I’ve always enjoyed a good Portuguese-Macanese meal, and lunch at one of Macau’s venerable eating institutions, A Lorcha, last month was no exception. I flew into Hong Kong from San Francisco at about 9am, checked into my hotel at about 10am, took a fast ferry to Macau & was ordering lunch by noon. I’m just so amazed by the efficiency of the whole place.
A Lorcha has been a family favorite for decades (its next-door neighbor, Restaurante Litoral, is another one).

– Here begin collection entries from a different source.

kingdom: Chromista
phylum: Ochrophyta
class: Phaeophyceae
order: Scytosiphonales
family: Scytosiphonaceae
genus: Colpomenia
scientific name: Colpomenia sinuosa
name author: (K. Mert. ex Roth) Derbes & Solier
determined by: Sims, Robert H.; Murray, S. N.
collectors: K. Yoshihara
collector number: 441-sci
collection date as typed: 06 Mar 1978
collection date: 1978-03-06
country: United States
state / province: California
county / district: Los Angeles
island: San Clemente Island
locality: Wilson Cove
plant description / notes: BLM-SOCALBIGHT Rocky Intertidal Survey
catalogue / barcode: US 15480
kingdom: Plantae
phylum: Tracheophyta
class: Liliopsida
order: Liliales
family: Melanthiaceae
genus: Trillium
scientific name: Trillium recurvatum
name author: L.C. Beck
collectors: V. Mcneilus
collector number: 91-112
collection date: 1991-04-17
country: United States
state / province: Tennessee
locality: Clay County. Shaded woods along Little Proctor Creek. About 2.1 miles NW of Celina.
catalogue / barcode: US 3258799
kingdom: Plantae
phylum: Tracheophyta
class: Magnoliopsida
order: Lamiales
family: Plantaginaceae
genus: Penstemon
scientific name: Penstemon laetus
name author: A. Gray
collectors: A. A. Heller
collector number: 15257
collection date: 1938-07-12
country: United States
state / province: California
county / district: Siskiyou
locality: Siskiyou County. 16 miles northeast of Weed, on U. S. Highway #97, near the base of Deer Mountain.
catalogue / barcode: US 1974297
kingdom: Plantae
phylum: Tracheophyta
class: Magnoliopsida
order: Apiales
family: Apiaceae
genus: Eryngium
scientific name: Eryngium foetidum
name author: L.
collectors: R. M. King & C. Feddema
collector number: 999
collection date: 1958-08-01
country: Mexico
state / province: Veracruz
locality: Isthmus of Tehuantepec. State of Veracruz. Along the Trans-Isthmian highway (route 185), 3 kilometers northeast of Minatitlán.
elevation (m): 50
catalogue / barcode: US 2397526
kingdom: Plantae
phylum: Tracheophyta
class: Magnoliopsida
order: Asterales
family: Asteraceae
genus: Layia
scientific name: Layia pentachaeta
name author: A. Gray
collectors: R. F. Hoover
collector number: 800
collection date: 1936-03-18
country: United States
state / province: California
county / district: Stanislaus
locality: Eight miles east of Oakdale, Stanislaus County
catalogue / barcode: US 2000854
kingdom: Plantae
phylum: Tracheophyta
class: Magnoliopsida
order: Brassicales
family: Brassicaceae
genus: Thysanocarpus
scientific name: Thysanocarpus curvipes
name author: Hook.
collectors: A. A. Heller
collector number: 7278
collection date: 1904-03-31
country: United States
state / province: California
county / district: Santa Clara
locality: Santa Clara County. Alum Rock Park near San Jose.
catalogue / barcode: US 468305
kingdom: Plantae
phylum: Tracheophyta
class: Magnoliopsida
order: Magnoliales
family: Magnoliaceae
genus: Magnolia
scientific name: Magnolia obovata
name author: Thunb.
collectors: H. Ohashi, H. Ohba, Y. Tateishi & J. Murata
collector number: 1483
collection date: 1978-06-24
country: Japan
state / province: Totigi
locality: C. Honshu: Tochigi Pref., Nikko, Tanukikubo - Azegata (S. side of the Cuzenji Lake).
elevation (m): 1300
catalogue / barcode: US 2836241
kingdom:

Some dishes ordered during my lunch there recently were:
- Caldo verde, Portuguese kale soup with slivers of savoury/spicy chourico sausages;
- Rissois de Camarao, which are crisp crescent-shaped parcels filled with shrimp in a creamy sauce – sinfully rich & absolutely delicious;
- Pasteis de bacalhau. No one makes better use of dried (and later re-hydrated) cod fish than the Portuguese, or should I say in this case, the Macanese. The codfish cakes were scrumptious;
- Feijoada, in this case, a distinctly Macanese-style pork knuckle, chourico, red beans & cabbage stew. I much preferred Brazilian feijoada, cooked with black beans & thickened with farofa (fried manioc flour);
- Galinha a Africana – grilled “African” chicken, smothered with an intensely-flavoured, spicy gravy; and
- A Lorcha’s divine dessert, Serradurra – a thick, ultra-creamy milk-crème pudding topped with crumbled biscuits.
Every meal at A Lorcha had been a satisfying experience. The friendly service and the convivial atmosphere is a definite plus, but the main attraction had always been Macau’s distinct cuisine, so different from its HK Cantonese cousin.